Palestina, sebagai sebuah bangsa, mulanya berdiri sendiri sebagai entitas. Namun, kehadiran kaum Yahudi di tanah Palestina, menghasilkan konflik berkepanjangan, yang dampaknya terasa hingga kini. Palestina, yang seharusnya bisa berdiri sebagai bangsa yang merdeka, seolah-olah gagal untuk mewujudkan kemerdekaan mereka.
Banyak dari masyarakat Indonesia mungkin bertanya-tanya, mengapa Palestina gagal merdeka sebagai sebuah bangsa?
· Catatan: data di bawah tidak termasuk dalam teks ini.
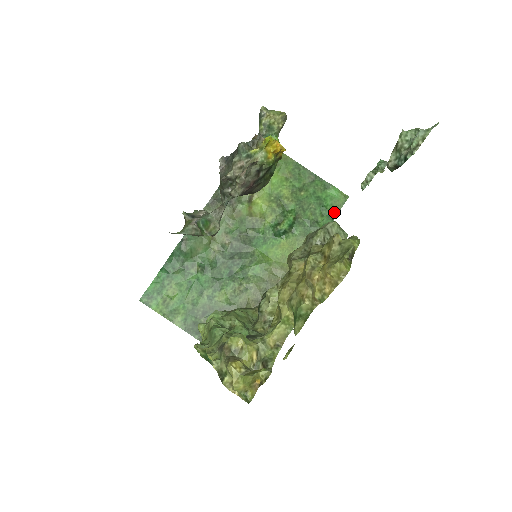
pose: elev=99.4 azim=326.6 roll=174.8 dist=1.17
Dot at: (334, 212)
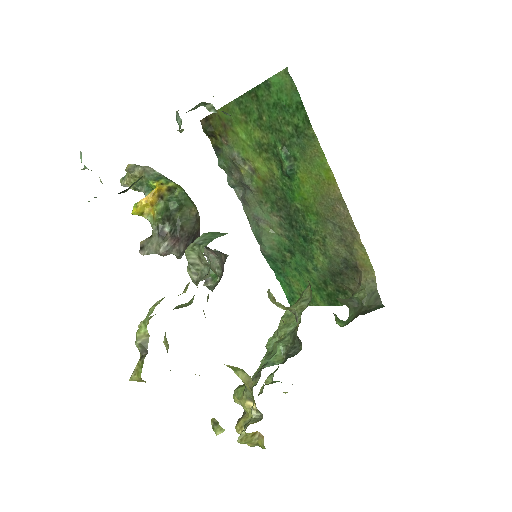
Dot at: (296, 99)
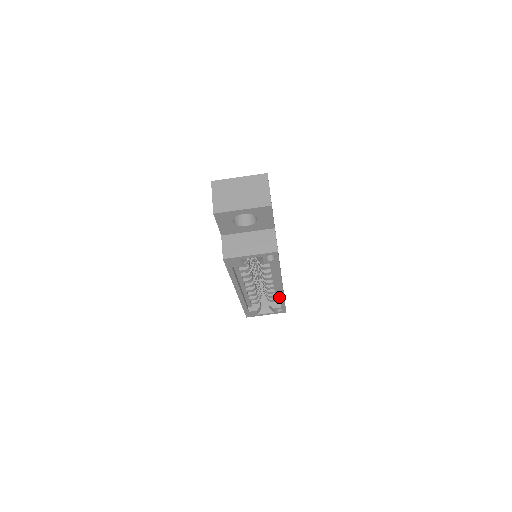
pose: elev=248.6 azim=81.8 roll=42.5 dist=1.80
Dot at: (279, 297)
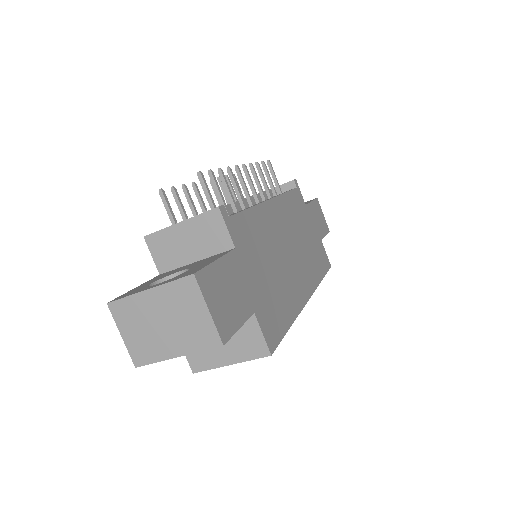
Dot at: occluded
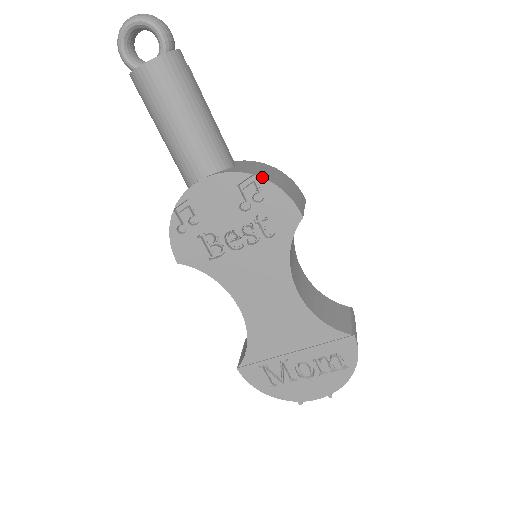
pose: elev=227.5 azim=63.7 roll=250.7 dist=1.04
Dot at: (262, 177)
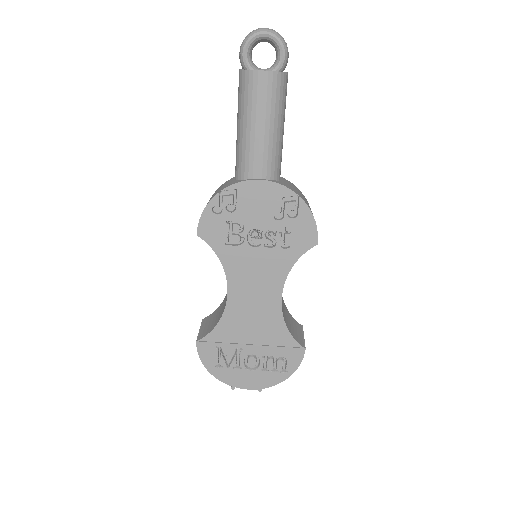
Dot at: (304, 201)
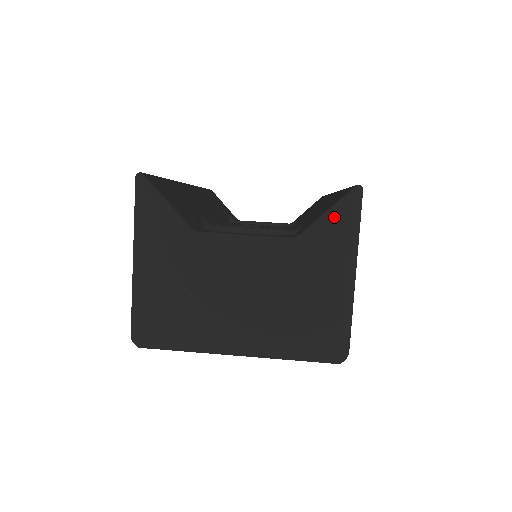
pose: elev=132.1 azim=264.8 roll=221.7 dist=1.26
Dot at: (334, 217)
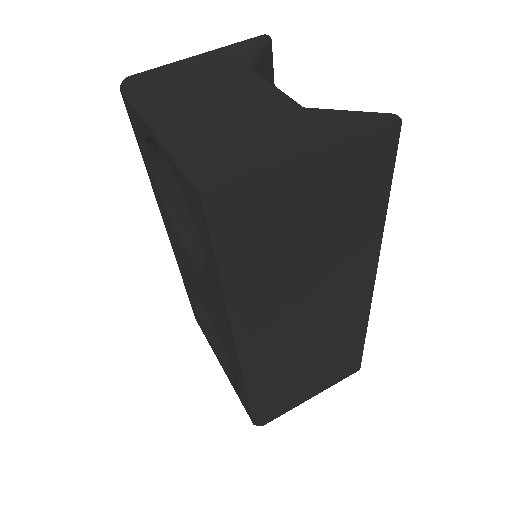
Dot at: (353, 112)
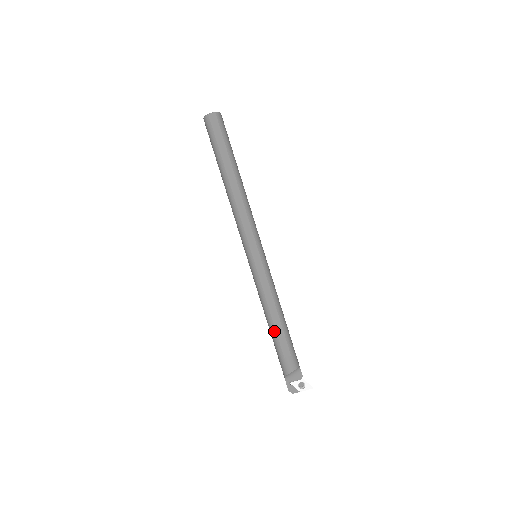
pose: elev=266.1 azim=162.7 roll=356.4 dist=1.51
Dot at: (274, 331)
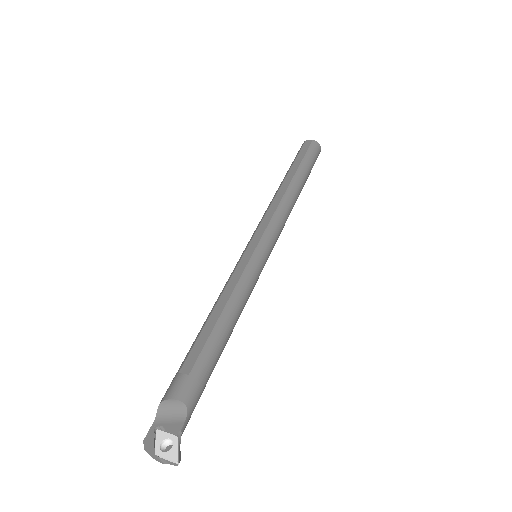
Dot at: (199, 333)
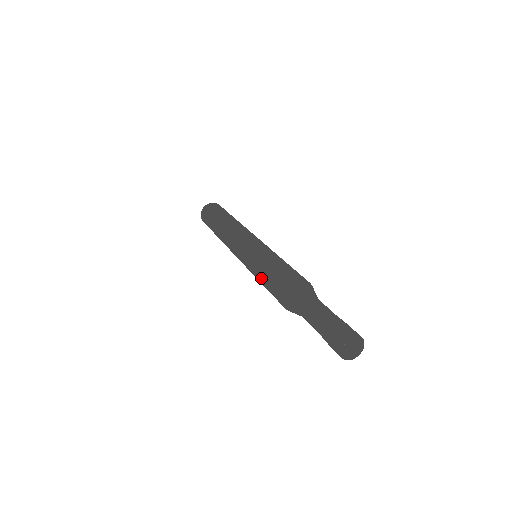
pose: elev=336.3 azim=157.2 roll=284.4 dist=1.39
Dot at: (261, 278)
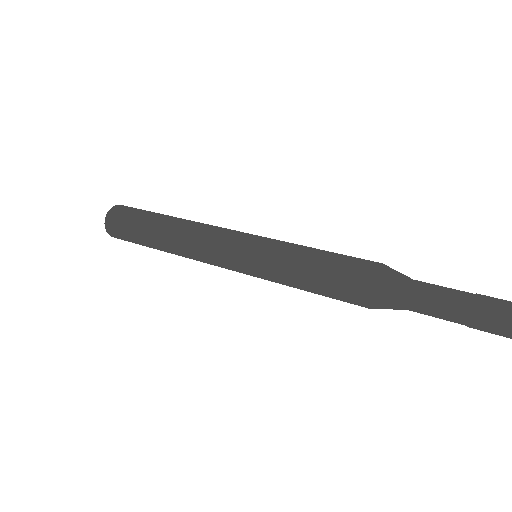
Dot at: occluded
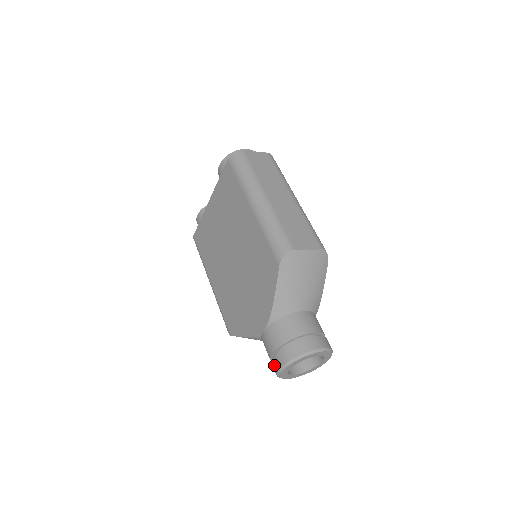
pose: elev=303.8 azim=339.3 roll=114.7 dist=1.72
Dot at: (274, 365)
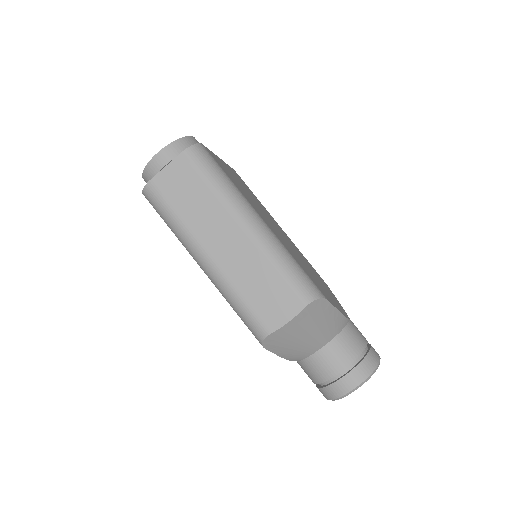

Apa yang menyebabkan Palestina gagal eksis sebagai sebuah negara-bangsa, sehingga berakhir menjadi bangsa yang dijajah oleh zionis Israel?
Menjawab kedua pertanyaan tersebut, Hanafi Wibowo mencoba memberikan penerangan kepada kita melalui buku Mengapa Palestina Gagal Merdeka? Buku ini merupakan tugas akhir Hanafi, yang diterbitkan kembali oleh Neosphere Digdaya Mulia, PT yang menaungi media kesejarahan populer Neo Historia.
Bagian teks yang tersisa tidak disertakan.